Pre-clinical models for oral and periodontal reconstructive therapies

Abstract

The development of new medical formulations (NMF) for reconstructive therapies has considerably improved the available treatment options for individuals requiring periodontal repair or oral implant rehabilitation. Progress in tissue engineering and regenerative medicine modalities strongly depends on validated pre-clinical research. Pre-clinical testing has contributed to the recent approval of NMF such as GEM 21S and INFUSE bone grafts for periodontal and oral regenerative therapies. However, the selection of a suitable pre-clinical model for evaluation of the safety and efficacy of a NMF remains a challenge. This review is designed to serve as a primer to choose the appropriate pre-clinical models for the evaluation of NMF in situations requiring periodontal or oral reconstruction. Here, we summarize commonly used pre-clinical models and provide examples of screening and functional studies of NMF that can be translated into clinical use.

Figures

Figure 1.

Rat periodontal fenestration defect. (a) The fenestration defect was created on the buccal surface of the mandibular alveolar bone. Distal and buccal roots of the first molar and the buccal root of the second molar were exposed. Novel medical formulations (NMF in sky-blue) were delivered into the defect. (b) The coronal section of the alveolar bone shows the defect outline. The cemental layer, superficial dentin, and the periodontal ligament were removed. At 3, 10, 21, and 35 days post-surgery, tissue samples were harvested, and the regeneration of bone and cementum was evaluated. Adapted from King et al., 1997.

Figure 2.

Infrabony peri-implant defect in the rat. (a) After extraction of the maxillary first molar, the socket was allowed heal for ~ 4 wks. (b) During the second surgery, a bone defect was created by means of an osteotomy in the location of the former tooth. An implant (1 mm x 2 mm) was press-fit into position, and the NMF was delivered to the peri-implant bone defect, followed by soft-tissue wound closure. (c) At multiple time-points (10, 14, and 21 days), tissue samples were harvested, and bone healing was evaluated.

Figure 3.

Vertical bone augmentation in rat (capsule model). (a,b) The Teflon capsule was positioned on the vestibular surface of the mandibular ramus and stabilized by means of sutures. (c) The pattern of bone neogenesis included the deposition of loose granulation tissue, subsequently replaced by osteoid and new bone.
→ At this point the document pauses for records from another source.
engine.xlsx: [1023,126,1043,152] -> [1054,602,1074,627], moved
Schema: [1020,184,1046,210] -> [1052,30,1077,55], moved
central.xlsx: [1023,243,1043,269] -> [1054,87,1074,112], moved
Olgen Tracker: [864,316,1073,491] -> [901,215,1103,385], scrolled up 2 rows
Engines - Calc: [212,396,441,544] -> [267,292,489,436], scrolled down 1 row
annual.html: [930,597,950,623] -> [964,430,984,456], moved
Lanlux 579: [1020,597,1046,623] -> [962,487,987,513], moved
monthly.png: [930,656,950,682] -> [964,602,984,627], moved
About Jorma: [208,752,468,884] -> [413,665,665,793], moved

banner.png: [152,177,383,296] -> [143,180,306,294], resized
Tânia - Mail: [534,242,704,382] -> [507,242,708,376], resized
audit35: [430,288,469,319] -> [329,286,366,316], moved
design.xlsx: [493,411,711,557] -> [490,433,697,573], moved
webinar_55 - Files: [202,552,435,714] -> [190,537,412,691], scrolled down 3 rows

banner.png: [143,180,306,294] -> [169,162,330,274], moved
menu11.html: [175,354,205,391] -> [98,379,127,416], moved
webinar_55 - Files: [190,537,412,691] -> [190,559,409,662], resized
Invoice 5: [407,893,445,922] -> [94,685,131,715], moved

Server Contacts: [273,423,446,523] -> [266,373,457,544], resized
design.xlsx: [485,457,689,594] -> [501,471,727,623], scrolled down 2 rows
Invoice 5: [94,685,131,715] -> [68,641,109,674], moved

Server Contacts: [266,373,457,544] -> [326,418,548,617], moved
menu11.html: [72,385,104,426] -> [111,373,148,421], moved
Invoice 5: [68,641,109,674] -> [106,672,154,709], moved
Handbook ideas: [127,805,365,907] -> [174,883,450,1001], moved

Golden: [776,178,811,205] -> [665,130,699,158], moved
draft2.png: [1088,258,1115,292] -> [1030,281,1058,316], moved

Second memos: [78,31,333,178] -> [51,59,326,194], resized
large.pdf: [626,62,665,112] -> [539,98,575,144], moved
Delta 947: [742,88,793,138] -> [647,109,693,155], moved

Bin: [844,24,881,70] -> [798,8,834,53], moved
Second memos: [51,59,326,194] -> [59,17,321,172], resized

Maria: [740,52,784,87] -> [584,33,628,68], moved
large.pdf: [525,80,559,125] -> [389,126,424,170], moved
The newly formed mineralized tissue was in close contact with the original bone of the mandibular ramus. An acellular region was noted superior to the surface of the granulation tissue. Tissue samples were harvested from 2 to 6 mos, and bone neogenesis was evaluated.

Figure 4.

Supra-alveolar periodontal defect in the canine. (a) Alveolar bone was removed around the 3rd and 4th premolar teeth to create a horizontal defect 4-6 mm from reduced bone to the fornix of the furcation. Notches on the internal root surfaces were created at the level of the reduced bone. (b) The furcation lesion was filled with the NMF, and the soft tissues were coronally advanced to cover the defect. Tissue samples were harvested at 4, 8, and 12 wks after surgery. (c) Formation of new periodontal ligament (PDL), new cementum (NC), and new bone (NB) was evaluated in the furcation region. D: dentin.

Figure 5.

Supra-alveolar peri-implant defect in the canine. Approximately 6 mm of alveolar bone was removed around mandibular premolar teeth as measured from the CEJ. (a) After extraction of the premolar teeth, implants were positioned in the osteotomies prepared in the extraction site. Implants were primarily stably contained within 5 mm of native alveolar bone. (b) NMF was delivered around the exposed implants, and the soft tissues were positioned to cover the implant fixtures. (c) Tissue samples were harvested, and the regenerated bone was evaluated at 2, 4, and 6 mos post-surgery.